* Instructions for the task
The lines to return are those from the line holding "beauty products, like" through the last line of the entries below, both included, written exactly and without pictures.

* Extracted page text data
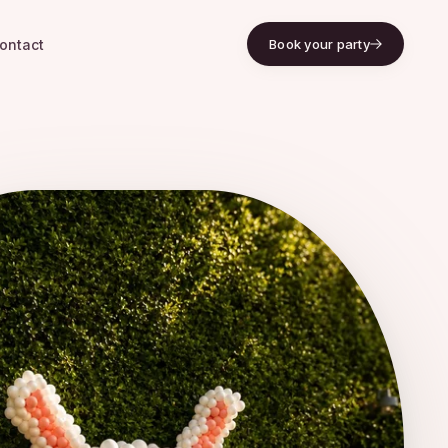
ontact
Book your party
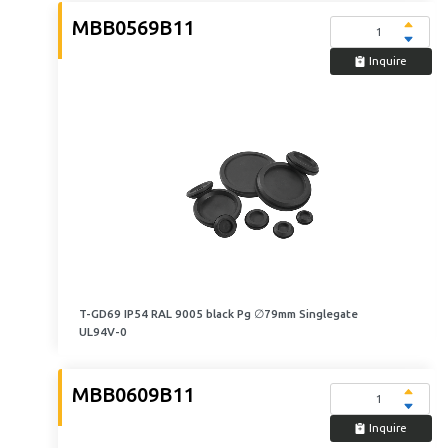
MBB0569B11
Inquire
T-GD69 IP54 RAL 9005 black Pg ∅79mm Singlegate
UL94V-0
MBB0609B11
Inquire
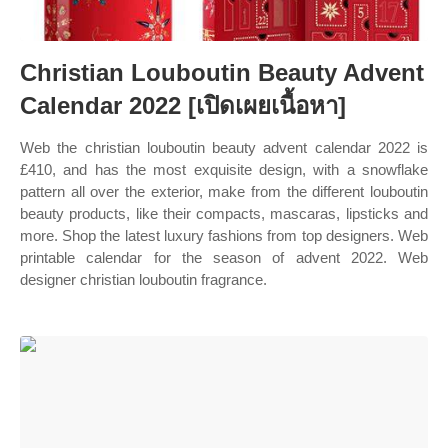
Christian Louboutin Beauty Advent
Calendar 2022 [เปิดเผยเนื้อหา]
Web the christian louboutin beauty advent calendar 2022 is
£410, and has the most exquisite design, with a snowflake
pattern all over the exterior, make from the different louboutin
beauty products, like their compacts, mascaras, lipsticks and
more. Shop the latest luxury fashions from top designers. Web
printable calendar for the season of advent 2022. Web
designer christian louboutin fragrance.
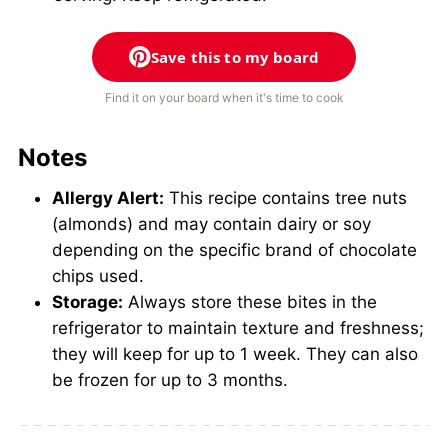
Save this to my board
Find it on your board when it's time to cook
Notes
Allergy Alert:
This recipe contains tree nuts
(almonds) and may contain dairy or soy
depending on the specific brand of chocolate
chips used.
Storage:
Always store these bites in the
refrigerator to maintain texture and freshness;
they will keep for up to 1 week. They can also
be frozen for up to 3 months.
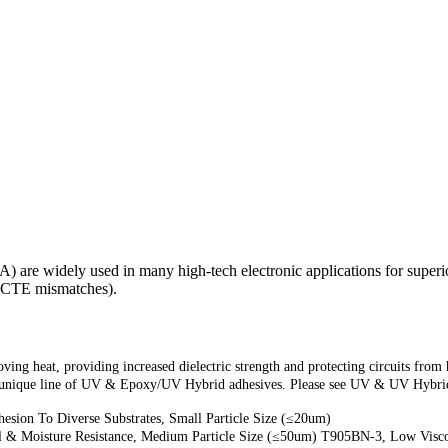
) are widely used in many high-tech electronic applications for super
or CTE mismatches).
ng heat, providing increased dielectric strength and protecting circuits from 
nique line of UV & Epoxy/UV Hybrid adhesives. Please see UV & UV Hybrid 
esion To Diverse Substrates, Small Particle Size (≤20um)
l & Moisture Resistance, Medium Particle Size (≤50um) T905BN-3, Low Viscos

* Result for this task
beauty products, like their compacts, mascaras, lipsticks and
more. Shop the latest luxury fashions from top designers. Web
printable calendar for the season of advent 2022. Web
designer christian louboutin fragrance.
Save this to my board
Find it on your board when it's time to cook
Notes
Allergy Alert:
This recipe contains tree nuts
(almonds) and may contain dairy or soy
depending on the specific brand of chocolate
chips used.
Storage:
Always store these bites in the
refrigerator to maintain texture and freshness;
they will keep for up to 1 week. They can also
be frozen for up to 3 months.
) are widely used in many high-tech electronic applications for super
or CTE mismatches).
ng heat, providing increased dielectric strength and protecting circuits from 
nique line of UV & Epoxy/UV Hybrid adhesives. Please see UV & UV Hybrid 
esion To Diverse Substrates, Small Particle Size (≤20um)
l & Moisture Resistance, Medium Particle Size (≤50um) T905BN-3, Low Viscos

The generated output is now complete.